Com base no texto sobre a Revista Autismo, explique por que, segundo Paiva Júnior, o trabalho da revista também envolve a conscientização da sociedade quanto ao TEA.

#### [Texto selecionado]
• • • • • • •

Também em 2020, com apoio das faculdades Fiap, Insper e Specialisterne, empresa dinamarquesa especializada em treinar autistas para o mercado de trabalho, a revista montou uma mentoria para ajudar quem deseja empreender um negócio social ligado ao ecossistema do autismo, assim como a autistas que querem empreender em qualquer área.
Outra iniciativa da Revista Autismo é o Congresso On-line pelo Dia Mundial de Conscientização do Autismo, com sua segunda edição programa para o próximo dia 2 de abril. “Nosso trabalho também envolve a questão da conscientização da sociedade quanto ao TEA, porque quanto mais informação circular, em diferentes formatos, menor será o preconceito”, acredita Paiva Júnior.
O 2º Congresso On-line pelo Dia Mundial de Conscientização do Autismo contará a participação de inúmeros palestrantes de renome, autistas, familiares e especialistas e a participação especial de Mauricio de Souza. As inscrições estão abertas e a CAASP convida a advocacia a participar dessa inciativa. A inscrição no evento pode ser feita AQUI.

• • • • • • •

#### [Dados de origem]
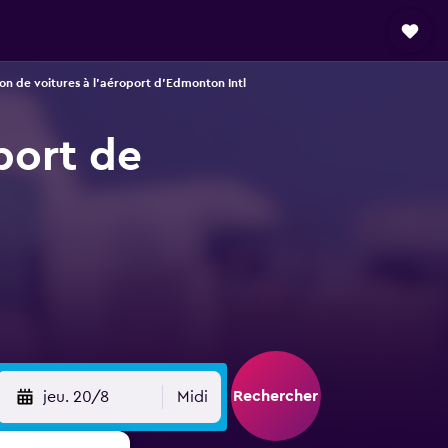
on de voitures à l'aéroport d'Edmonton Intl
port de
Rechercher
jeu. 20/8
Midi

• • • • • • •

#### [Resposta da tarefa]
Segundo Paiva Júnior, quanto mais informação sobre o TEA circular, em diferentes formatos, menor será o preconceito. Por isso o trabalho da revista também envolve a conscientização da sociedade.